* _PASSAGE SHOWN_:
——————
Lesley Sharp is a British actress. She became widely known for her role as Detective Constable Janet Scott in the ITV crime series Scott & Bailey (2011–2016). Her other credits include Rita, Sue and Bob Too (1987), The Rachel Papers (1989), Naked (1993), Priest (1994), The Moonstone (1996), Great Expectations (1999), Daylight Robbery (1999), Clocking Off (2000–2001), From Hell (2001), Vera Drake (2004), Afterlife (2005–2006), This Cop Life (2022), The Full Monty (2023).and Pillion (2025).

She was nominated for the BAFTA Award for Best Actress in a Supporting Role for her part in the film The Full Monty (1997), and for the British Academy Television Award for Best Actress in 2002 for her role in Bob & Rose (2001).

==Early life and education ==
Sharp was born as Karen Makinson in Manchester, England, to Elsie Makinson and Norman Patient, a married tram driver. The two were carrying on an extramarital affair. She was adopted at six weeks old by Roberta and William Henry John Sharp, a tax inspector. Sharp grew up in Merseyside.

Sharp has stated that she started acting because, as a child, she felt "invisible" and did not "quite fit in". She has said that her inspiration to act came from watching Dick Emery on television.

Sharp attended the Guildhall School of Music and Drama in the class of 1982.

==Career==
Sharp's screen debut was in Alan Clarke's Rita, Sue and Bob Too (1987), playing Bob's wife, Michelle. Further film appearances included supporting roles in The Rachel Papers (1989), and Stephen Poliakoff's Close My Eyes, with Clive Owen and Alan Rickman. Sharp starred in Mike Leigh's Naked (1993), and the Jimmy McGovern-penned Priest (1994). She made appearances in Prime Suspect 4: The Lost Child (1995), and The Full Monty (1997).

She had leading roles in Common As Muck (1997), followed by Playing the Field (1998–2002), a drama about a female football team which ran for five series. Sharp had supporting parts in Great Expectations (1999), as Mrs Joe, and in Nature Boy (2000), as Martha Tyler, before landing the role of Trudy Graham in Paul Abbott's BAFTA-award-winning Clocking Off (2000–2003), Russell T. Davies then cast her opposite Alan Davies in Bob & Rose, which resulted in a British Academy Television Award for Best Actress nomination in 2002.

Further film roles in From Hell, starring Johnny Depp, and Cheeky (1993), which was directed by Naked co-star David Thewlis, preceded another television drama written by Russell T. Davies. She starred in The Second Coming (2003).
——————
* _DATA LISTING_:
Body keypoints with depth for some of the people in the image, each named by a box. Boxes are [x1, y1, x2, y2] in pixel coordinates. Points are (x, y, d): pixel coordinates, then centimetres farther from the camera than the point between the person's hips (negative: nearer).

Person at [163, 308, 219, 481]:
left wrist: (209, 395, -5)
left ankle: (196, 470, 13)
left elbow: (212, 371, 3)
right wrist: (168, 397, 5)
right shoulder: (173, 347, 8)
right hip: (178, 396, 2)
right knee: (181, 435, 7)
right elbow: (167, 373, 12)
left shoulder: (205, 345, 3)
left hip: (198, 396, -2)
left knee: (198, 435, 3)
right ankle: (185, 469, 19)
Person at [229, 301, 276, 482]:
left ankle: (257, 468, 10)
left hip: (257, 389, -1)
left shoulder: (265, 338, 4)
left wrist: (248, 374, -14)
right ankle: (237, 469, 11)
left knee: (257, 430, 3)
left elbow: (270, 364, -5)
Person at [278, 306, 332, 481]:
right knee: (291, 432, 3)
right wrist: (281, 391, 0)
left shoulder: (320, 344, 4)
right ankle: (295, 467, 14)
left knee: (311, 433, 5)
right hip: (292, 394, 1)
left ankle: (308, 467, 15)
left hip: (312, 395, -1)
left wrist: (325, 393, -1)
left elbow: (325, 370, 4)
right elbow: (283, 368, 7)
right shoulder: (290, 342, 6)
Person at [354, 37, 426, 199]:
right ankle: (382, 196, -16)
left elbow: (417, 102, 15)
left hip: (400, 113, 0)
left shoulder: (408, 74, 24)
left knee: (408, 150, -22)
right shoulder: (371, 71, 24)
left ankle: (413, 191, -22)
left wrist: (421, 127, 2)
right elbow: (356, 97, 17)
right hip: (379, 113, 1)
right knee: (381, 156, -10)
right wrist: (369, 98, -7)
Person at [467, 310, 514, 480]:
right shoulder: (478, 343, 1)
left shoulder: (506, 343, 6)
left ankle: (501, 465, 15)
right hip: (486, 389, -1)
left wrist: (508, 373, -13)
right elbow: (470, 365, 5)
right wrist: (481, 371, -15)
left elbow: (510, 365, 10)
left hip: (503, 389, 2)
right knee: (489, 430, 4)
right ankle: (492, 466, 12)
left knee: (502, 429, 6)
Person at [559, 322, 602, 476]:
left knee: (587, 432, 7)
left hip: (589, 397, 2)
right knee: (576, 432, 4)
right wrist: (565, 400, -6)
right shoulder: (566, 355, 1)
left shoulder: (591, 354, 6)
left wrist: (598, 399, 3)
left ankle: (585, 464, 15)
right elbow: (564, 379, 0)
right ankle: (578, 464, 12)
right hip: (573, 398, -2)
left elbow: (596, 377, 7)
——————
* _TASKS AND EXERCISES_:
1 – Which characters does the Career section of the Lesley Sharp biography name as roles she played?
2 – In the Lesley Sharp biography, where did Sharp grow up?
3 – How would you put this sentence from the Lesley Sharp biography into French: "She was adopted at six weeks old by Roberta and William Henry John Sharp, a tax inspector."?

* _SOLUTION SET_:
1 –
Michelle
Mrs Joe
Martha Tyler
Trudy Graham

2 – Merseyside.

3 – Elle a été adoptée à l'âge de six semaines par Roberta et William Henry John Sharp, inspecteur des impôts.